President Obama campaigned as somebody who would transcend partisan politics. At a gut level that probably was his inclination.
However, being inexperienced, he had to rely on people who did not share that inclination: Harry Reid and Nancy Pelosi. This became apparent in the first stimulus bill, which no House Republicans and only three Senate Republicans backed as there was no GOP involvement. To a lot of people, Obama’s promises became lies.
Reid and Pelosi said that the GOP was obstructionist and wouldn’t cooperate. Plus with the supermajorities they weren’t necessary anyway. On the one hand, there definitely would be a lot of Republicans who only had the aim of being obstructionist. On the other hand, Obama in 2009 was an very imposing figure - he had a massively high approval rating and had won a great many states and house districts which had Republican Senators and Republican House Members ... those people probably would have happily involved themselves in the process of drafting the stimulus bill. Instead a bill drafted by democratic leadership behind closed doors was put on the house floor - this set the tone for the Republican relationship with Obama going forwards.

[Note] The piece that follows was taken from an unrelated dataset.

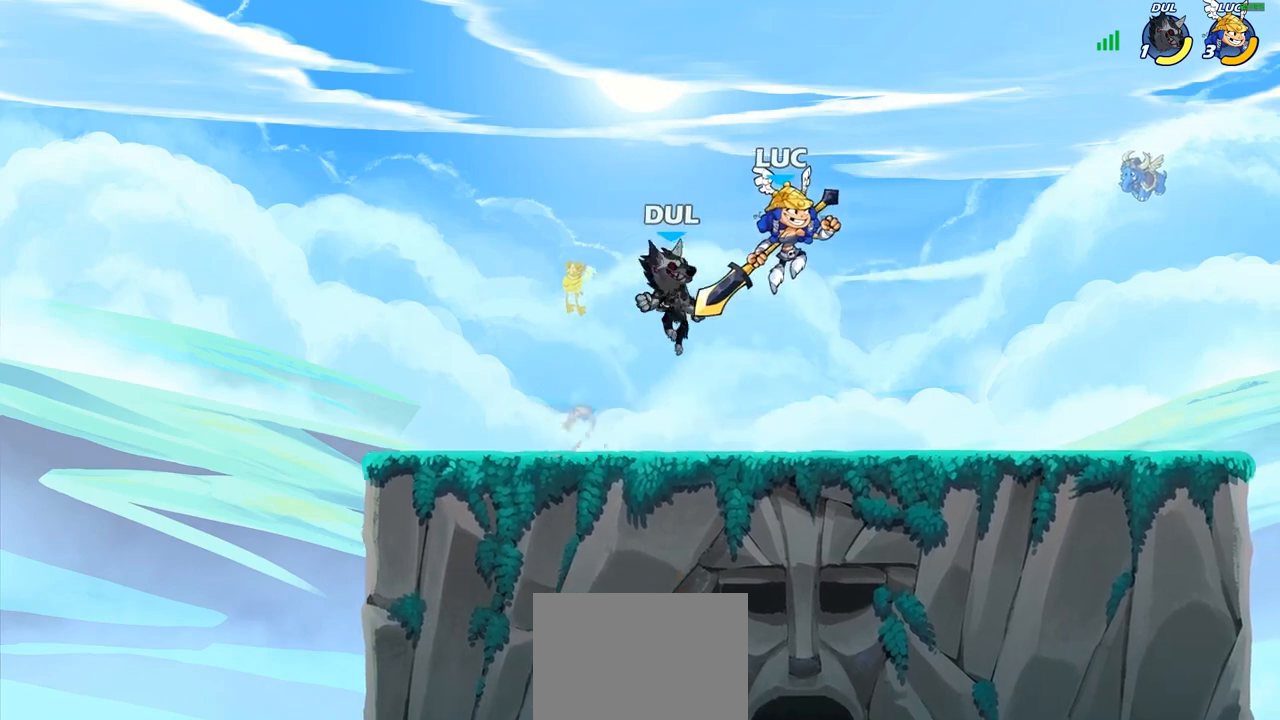
{"buttons": [], "left_stick": "center", "right_stick": "center", "events": [[217, "left_stick", "up-left"], [267, "left_stick", "center"], [283, "SQUARE", "down"], [383, "SQUARE", "up"]]}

Republicans figured that a stimulus would involve explicit tax cuts, more money for shovel-ready infrastructure jobs, and more bailing out of state governments than then OTL bill had.
What if Republicans had been involved in the drafting process for the stimulus and the tone for the Obama Years was began with a big bipartisan stimulus bill? I suppose this would require the Democrats not to have supermajorities - which could be partially resolved via Coleman beating Franken. Alternatively, Obama could be more forceful with Reid and Pelosi on the need for bipartisanship.